Quelques fois, j’ai tenté l’expérience de rendre leur valeur aux conversations météorologiques, en leur prêtant crédibilité. Il fait beau, oui, parlons en. C’est là que j’ai constaté que la catégorie des vielles personnes, première cible de ce genre de conversations, n’y est pas du tout préparée. Comme si c’était acquis, que non, une conversation météorologique ne peut pas porter de réflexion. Une manière polie d’affirmer son défaitisme. Ce qui se tient, au final : à quoi bon discuter, le ciel aura toujours raison de nous.

Brenda « Machin » Galliussi

L’esprit libertaire et généreux d’Anticyclone

photo Gilles Souillac

Hier soir, nous étions confortablement installés dans le bar culturel « Chez ta mère » pour écouter un trio au nom qu’on espère programmatique: Anticyclone. Difficile de définir ce trio car si, d’un clin d’œil, ils font suivre leur nom de groupe d’un ultra référencé « Tu perds ton vent froid », les hard-rockers n’y trouveraient leur compte qu’au prix d’une concession définitive aux rifs saturés.

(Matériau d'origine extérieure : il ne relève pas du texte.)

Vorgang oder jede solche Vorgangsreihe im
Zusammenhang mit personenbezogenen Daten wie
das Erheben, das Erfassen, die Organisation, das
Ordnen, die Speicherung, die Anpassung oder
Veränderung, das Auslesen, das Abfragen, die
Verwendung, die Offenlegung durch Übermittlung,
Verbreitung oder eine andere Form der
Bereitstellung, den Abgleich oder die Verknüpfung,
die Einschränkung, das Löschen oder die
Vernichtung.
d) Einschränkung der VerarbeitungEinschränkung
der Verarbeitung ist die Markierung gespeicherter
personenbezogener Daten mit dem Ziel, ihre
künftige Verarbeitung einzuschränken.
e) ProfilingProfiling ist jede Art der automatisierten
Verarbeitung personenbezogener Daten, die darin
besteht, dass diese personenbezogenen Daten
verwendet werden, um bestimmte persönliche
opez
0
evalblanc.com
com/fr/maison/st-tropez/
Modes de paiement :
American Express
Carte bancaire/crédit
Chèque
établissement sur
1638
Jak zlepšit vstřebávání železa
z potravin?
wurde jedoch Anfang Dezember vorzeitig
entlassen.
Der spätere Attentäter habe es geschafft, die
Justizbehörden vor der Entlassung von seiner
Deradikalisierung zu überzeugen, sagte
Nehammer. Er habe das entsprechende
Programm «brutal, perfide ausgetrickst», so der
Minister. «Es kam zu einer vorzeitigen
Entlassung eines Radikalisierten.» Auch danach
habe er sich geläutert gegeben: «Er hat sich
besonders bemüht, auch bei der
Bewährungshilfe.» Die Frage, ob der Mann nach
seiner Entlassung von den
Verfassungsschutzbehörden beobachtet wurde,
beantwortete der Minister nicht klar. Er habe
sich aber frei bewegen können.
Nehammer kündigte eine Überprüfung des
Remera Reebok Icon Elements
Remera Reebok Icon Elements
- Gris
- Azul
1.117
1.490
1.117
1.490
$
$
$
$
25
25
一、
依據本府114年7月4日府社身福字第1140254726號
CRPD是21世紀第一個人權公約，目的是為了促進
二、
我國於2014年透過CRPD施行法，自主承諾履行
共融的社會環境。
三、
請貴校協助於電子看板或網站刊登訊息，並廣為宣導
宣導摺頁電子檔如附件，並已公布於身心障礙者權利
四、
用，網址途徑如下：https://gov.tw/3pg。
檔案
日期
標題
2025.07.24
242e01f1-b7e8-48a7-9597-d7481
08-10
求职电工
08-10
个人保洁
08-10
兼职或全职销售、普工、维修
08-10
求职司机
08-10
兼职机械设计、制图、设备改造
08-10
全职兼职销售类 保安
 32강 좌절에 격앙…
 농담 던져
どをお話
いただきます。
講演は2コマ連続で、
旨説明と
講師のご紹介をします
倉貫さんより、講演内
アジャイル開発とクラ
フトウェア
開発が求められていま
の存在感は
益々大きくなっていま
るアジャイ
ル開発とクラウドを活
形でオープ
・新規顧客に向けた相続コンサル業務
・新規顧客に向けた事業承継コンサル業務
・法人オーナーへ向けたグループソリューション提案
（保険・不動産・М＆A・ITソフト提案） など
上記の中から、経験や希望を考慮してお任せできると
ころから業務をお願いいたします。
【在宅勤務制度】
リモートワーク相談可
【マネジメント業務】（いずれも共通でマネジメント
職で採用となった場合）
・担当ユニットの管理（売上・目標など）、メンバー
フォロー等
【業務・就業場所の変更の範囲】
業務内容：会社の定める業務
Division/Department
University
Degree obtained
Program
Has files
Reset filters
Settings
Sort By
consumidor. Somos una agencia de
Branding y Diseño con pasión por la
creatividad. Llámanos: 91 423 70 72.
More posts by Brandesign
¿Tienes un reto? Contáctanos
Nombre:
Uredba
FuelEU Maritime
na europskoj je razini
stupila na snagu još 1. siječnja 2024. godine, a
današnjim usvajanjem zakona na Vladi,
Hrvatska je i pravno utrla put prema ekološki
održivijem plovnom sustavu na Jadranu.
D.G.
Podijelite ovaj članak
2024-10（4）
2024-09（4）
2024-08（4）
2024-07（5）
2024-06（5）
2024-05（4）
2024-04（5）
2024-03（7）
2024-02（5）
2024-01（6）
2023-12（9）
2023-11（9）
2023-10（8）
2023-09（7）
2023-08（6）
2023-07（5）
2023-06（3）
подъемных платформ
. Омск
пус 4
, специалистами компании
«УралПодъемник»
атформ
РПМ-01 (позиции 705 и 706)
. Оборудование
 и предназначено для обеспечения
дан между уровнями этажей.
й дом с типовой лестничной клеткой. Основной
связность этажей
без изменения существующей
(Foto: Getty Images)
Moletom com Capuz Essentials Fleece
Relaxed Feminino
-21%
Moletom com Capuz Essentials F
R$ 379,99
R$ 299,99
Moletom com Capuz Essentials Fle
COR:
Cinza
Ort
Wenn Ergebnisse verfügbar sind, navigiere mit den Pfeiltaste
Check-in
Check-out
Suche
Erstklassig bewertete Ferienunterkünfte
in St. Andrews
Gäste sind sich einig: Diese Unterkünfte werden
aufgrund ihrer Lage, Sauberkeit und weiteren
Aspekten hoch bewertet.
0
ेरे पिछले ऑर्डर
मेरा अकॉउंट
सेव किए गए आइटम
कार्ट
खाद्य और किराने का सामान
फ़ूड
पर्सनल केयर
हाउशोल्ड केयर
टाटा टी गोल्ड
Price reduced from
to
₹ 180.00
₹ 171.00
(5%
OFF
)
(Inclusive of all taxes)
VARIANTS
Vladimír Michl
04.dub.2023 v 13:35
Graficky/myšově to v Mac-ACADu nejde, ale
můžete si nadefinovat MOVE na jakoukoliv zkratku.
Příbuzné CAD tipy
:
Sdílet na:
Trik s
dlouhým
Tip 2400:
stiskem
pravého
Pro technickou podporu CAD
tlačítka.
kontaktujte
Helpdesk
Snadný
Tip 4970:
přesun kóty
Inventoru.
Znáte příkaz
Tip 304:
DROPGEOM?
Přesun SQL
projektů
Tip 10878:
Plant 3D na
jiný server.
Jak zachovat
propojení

En fait, Anticyclone pourrait se résumer aux mots de Marek Kastelnik, le pianiste du groupe: « C’est l’histoire d’un mec à qui il arrive des trucs ». Car leur musique est narrative. Sans parole, elle se prête néanmoins à un récit d’histoires imaginaires. Et, si le spectateur a toute latitude pour inventer le récit qu’il souhaite, on y trouvera aisément quelque chose de l’ordre du fantastique. Ainsi leur revisite de « I’ll shoot the Moon », de Tom Waits, nous raconte un improbable qui, pourtant, se déroule devant nos yeux. Magie des notes, des postures, des sons, nous sommes à la croisée du folklore moderne, du néo-trad, d’une musique qui n’est pas sans rappeler les arts du cirque, le tout dans une mise en scène savamment orchestrée. Ainsi le piano ouvert de Marek Kastelnik laisse-t-il voir les marteaux frapper les cordes comme on imagine une danse de cabaret. Le fifre de Charlène Moura évoque la musique traditionnelle, comme dans « Symposium », voire les activités pastorales quand elle hèle l’auditoire. Et quand on connaît le goût de Frédéric Cavallin pour les expériences musicales, on comprendra tout ce qu’il y a de liberté et de possibles dans ce répertoire.

De l’imaginaire à l’âme, il n’y a qu’un pas que le groupe s’autorise pour notre plus grand plaisir. Avec « Bassine », Anticyclone nous amène à découvrir l’âme de cette femme, ainsi nommée. Cette mise à nue spirituelle se fait avec beaucoup de respect et, dans un crescendo envoûtant, elle enrichit notre imaginaire. Via les ritournelles, les phases obsédantes, les berceuses, les moments où tout sonne comme un carillon, Anticyclone, à l’instar de « la marche des bœufs » ou encore du « dîner des amants », peint et dépeint des scènes aux touches impressionnistes.

Hier, les douze morceaux s’enchaînèrent comme on lit un recueil de nouvelles ou comme on regarde un film d’excellente facture: avec délice, jusqu’au tak de fin.

Gilles Gaujarengues – Citizen Jazz

PS: le trio sera dans le Lot le 30 juin prochain à Montgesty dans le cadre du festival Chercheurs d’étoiles.